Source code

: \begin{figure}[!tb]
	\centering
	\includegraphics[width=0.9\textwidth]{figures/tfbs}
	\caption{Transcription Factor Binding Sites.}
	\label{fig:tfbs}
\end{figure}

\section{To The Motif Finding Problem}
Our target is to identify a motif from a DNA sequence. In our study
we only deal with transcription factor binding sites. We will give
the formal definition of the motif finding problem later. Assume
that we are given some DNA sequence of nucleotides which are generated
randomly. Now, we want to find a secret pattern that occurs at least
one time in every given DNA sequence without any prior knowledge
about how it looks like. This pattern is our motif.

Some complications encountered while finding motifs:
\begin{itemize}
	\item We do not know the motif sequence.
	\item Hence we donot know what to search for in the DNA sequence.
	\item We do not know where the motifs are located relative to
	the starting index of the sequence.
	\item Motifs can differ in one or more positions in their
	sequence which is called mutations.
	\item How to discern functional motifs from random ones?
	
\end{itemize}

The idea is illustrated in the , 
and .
++++++++
» WORK TO COMPLETE
Using the records above, select and copy every line that has the word "which".

» YOUR SOLUTION
that we are given some DNA sequence of nucleotides which are generated
	sequence which is called mutations.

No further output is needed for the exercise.